INSTRUCTIONS TO FOLLOW:
Of the lines listed below, return exactly those that run from the line containing "micrograph of human" through the line containing "micrograph of normal", both included.

____________

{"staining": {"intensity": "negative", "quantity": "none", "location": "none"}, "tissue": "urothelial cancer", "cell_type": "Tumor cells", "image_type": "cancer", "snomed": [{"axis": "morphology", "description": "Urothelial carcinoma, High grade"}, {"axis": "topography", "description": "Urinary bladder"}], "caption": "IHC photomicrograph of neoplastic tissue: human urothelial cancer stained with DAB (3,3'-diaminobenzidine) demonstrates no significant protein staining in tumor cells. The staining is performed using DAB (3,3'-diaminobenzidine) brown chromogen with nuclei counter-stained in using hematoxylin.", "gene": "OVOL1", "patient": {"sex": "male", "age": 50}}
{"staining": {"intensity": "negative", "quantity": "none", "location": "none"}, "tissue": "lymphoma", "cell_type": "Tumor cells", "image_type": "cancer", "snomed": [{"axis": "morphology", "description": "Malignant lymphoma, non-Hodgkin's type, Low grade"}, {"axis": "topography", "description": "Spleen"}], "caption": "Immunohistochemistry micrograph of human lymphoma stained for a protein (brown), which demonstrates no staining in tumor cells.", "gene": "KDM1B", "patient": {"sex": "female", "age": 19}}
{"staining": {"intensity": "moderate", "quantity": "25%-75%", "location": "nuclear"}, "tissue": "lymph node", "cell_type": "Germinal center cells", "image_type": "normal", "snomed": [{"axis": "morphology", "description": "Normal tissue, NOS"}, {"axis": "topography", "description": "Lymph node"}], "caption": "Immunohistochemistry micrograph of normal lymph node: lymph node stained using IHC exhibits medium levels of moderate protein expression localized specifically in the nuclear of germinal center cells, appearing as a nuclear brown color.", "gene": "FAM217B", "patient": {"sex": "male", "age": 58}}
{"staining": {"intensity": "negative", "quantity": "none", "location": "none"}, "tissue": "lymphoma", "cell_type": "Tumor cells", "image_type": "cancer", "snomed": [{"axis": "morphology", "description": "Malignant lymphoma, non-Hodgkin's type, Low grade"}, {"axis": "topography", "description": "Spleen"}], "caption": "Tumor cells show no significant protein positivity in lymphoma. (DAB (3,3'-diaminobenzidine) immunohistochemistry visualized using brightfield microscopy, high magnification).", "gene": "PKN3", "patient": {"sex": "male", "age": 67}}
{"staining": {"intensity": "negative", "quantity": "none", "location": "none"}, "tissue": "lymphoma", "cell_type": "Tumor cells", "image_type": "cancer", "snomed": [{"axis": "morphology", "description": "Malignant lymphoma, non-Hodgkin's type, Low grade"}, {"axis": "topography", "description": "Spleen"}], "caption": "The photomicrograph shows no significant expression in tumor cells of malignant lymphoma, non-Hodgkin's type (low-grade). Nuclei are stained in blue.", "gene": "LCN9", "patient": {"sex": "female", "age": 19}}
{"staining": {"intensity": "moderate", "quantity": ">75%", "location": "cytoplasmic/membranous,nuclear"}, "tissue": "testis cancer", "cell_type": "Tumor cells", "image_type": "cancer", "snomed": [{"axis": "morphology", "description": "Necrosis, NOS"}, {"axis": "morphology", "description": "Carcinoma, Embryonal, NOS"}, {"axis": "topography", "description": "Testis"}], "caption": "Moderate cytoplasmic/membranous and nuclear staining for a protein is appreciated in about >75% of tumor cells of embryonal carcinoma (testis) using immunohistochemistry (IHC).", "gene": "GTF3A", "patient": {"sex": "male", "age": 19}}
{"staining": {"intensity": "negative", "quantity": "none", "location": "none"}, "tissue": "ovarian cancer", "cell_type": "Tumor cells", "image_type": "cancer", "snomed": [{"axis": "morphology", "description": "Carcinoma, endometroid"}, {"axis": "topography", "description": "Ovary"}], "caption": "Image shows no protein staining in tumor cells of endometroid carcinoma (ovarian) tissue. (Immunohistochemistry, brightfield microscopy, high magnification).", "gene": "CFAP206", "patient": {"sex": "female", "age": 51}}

____________

SOLUTION FOR THIS EXERCISE:
{"staining": {"intensity": "negative", "quantity": "none", "location": "none"}, "tissue": "lymphoma", "cell_type": "Tumor cells", "image_type": "cancer", "snomed": [{"axis": "morphology", "description": "Malignant lymphoma, non-Hodgkin's type, Low grade"}, {"axis": "topography", "description": "Spleen"}], "caption": "Immunohistochemistry micrograph of human lymphoma stained for a protein (brown), which demonstrates no staining in tumor cells.", "gene": "KDM1B", "patient": {"sex": "female", "age": 19}}
{"staining": {"intensity": "moderate", "quantity": "25%-75%", "location": "nuclear"}, "tissue": "lymph node", "cell_type": "Germinal center cells", "image_type": "normal", "snomed": [{"axis": "morphology", "description": "Normal tissue, NOS"}, {"axis": "topography", "description": "Lymph node"}], "caption": "Immunohistochemistry micrograph of normal lymph node: lymph node stained using IHC exhibits medium levels of moderate protein expression localized specifically in the nuclear of germinal center cells, appearing as a nuclear brown color.", "gene": "FAM217B", "patient": {"sex": "male", "age": 58}}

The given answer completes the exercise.